- _The input_:

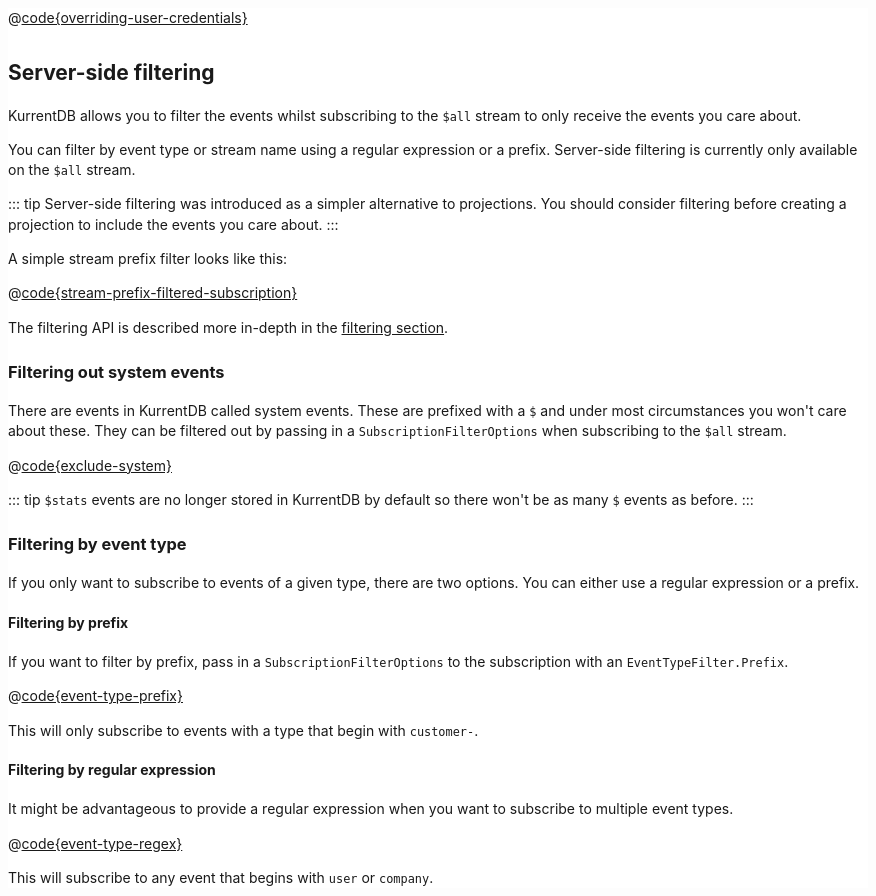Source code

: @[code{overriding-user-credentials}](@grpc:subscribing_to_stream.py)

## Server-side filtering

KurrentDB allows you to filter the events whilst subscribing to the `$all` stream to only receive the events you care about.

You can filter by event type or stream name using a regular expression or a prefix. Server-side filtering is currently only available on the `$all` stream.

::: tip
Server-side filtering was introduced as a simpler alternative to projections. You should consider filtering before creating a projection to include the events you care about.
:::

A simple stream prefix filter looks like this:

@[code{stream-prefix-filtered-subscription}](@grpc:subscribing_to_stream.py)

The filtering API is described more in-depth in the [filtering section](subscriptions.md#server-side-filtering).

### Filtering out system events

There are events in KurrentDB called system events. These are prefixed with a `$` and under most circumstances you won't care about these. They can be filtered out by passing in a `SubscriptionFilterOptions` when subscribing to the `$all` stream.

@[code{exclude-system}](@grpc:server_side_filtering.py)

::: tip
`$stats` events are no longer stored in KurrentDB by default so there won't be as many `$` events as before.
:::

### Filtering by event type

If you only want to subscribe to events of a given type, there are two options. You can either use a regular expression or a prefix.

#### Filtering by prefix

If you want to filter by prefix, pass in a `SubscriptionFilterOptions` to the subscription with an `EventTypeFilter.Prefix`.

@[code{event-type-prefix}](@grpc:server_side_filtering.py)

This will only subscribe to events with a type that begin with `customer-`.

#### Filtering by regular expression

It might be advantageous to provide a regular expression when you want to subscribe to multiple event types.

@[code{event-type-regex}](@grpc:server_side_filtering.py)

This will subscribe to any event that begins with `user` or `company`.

- _What this task involves_: From the entries above, select each line containing the string "that".

- _Result for this task_:
This will only subscribe to events with a type that begin with `customer-`.
This will subscribe to any event that begins with `user` or `company`.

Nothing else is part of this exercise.